Ceux qu'il ne faudra plus filmer ni photographier

Bientôt, vous pourrez aller en prison pour avoir diffusé des vidéos de policiers. Dès lors, comment continuer à travailler sur les violences policières ?

Note : la proposition de loi sur la sécurité globale détaillée dans ce papier vient d'être définitivement adoptée par le Parlement, jeudi 15 avril 2021. Une version légèrement remaniée par le Sénat mais qui reprend la quasi totalité des points soulevés ici.

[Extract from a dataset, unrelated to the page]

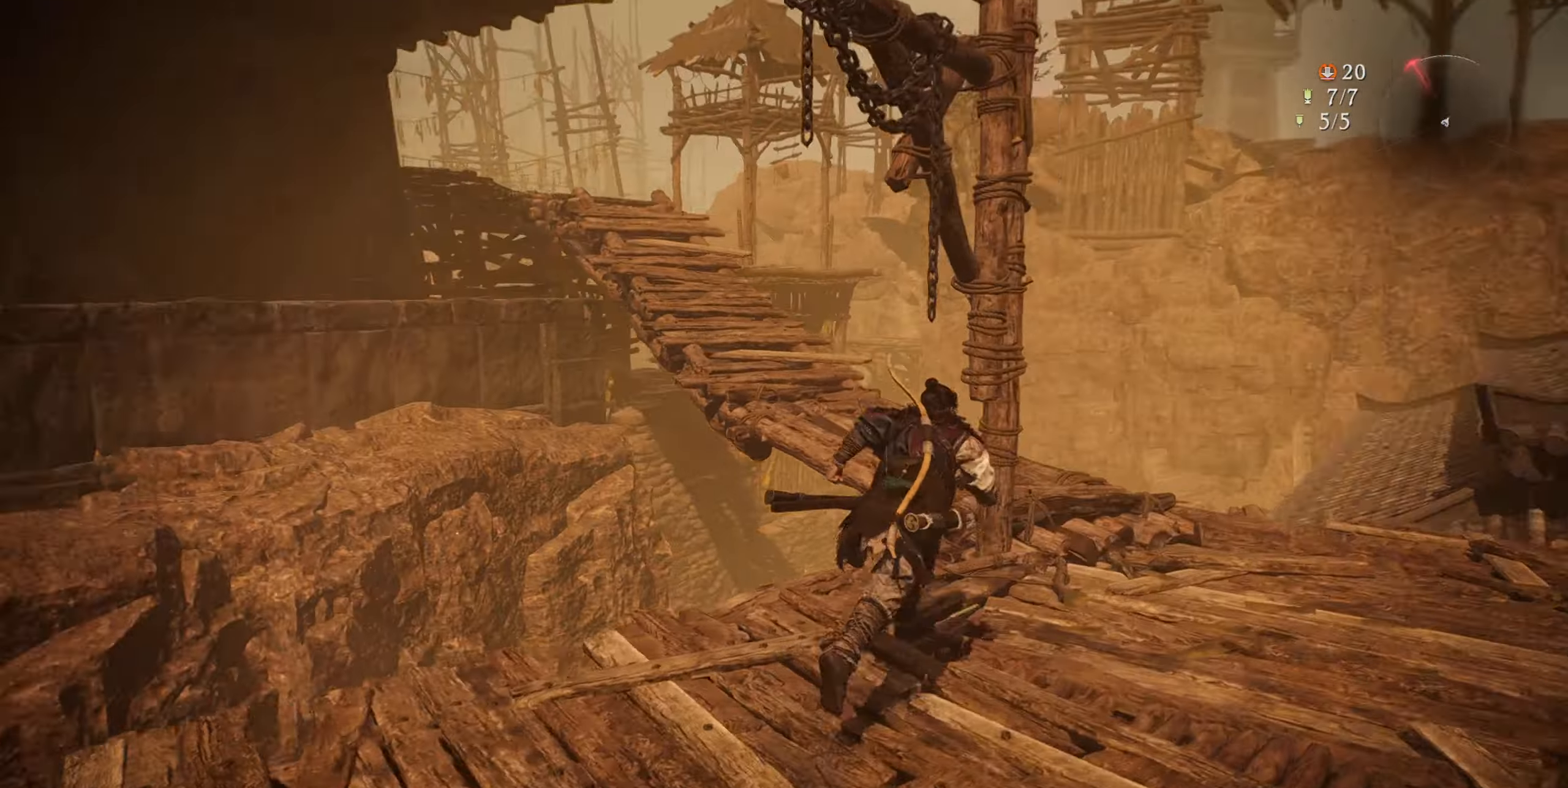
{"buttons": [], "left_stick": "up", "right_stick": "center", "events": [[100, "right_stick", "center"], [367, "left_stick", "up"]]}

C'est du jamais vu en France. Le gouvernement souhaite créer un délit qui limiterait la possibilité à tout un chacun, citoyens comme journalistes, de filmer les forces de l'ordre. Une vieille demande des syndicats de police. Le récent ministre de l'intérieur Gérald Darmanin assure au micro de Jean-Jacques Bourdin qu'il tiendra sa promesse, « celle de ne plus pouvoir diffuser les images des policiers et gendarmes sur les réseaux sociaux ».  Et vite, puisque le gouvernement a engagé une procédure accélérée pour faire passer la loi dite de « la sécurité globale ». Car en pleine crise sanitaire et en plein confinement, empêcher les gens de filmer les policiers, c'est important.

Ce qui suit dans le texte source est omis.